The task: Give back the lines below exactly, but do not include any pictures.

Given information:
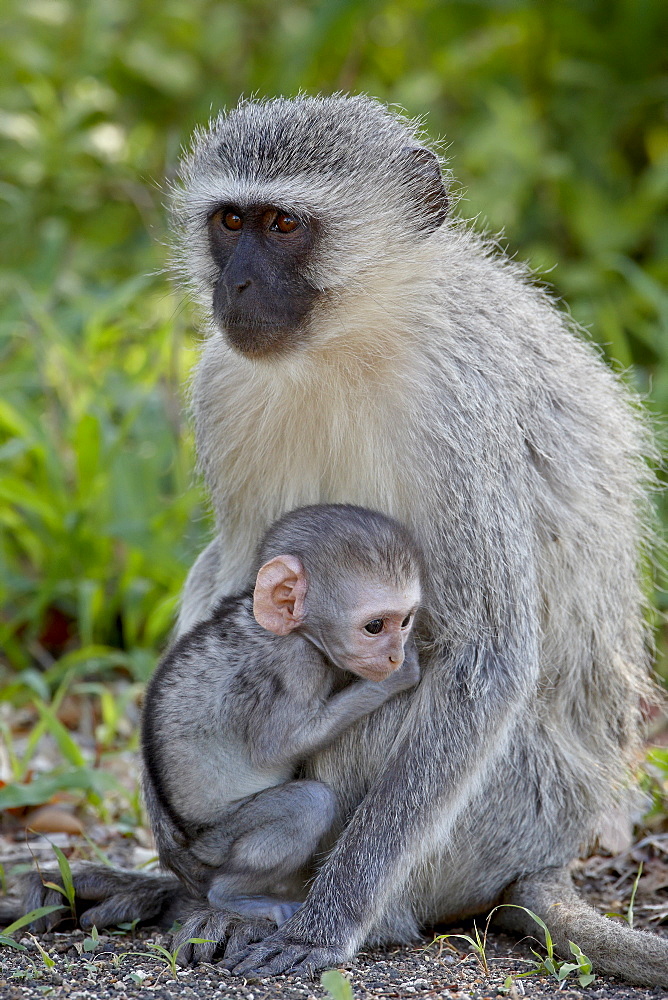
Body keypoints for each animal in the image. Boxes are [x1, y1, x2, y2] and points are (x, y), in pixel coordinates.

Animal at [141, 504, 422, 916]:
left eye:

Answer space:
Body keypoints for each animal in the image. Boxes are [x1, y1, x2, y2] and points are (x, y), in pixel coordinates.

Animal at [141, 504, 422, 916]:
left eye:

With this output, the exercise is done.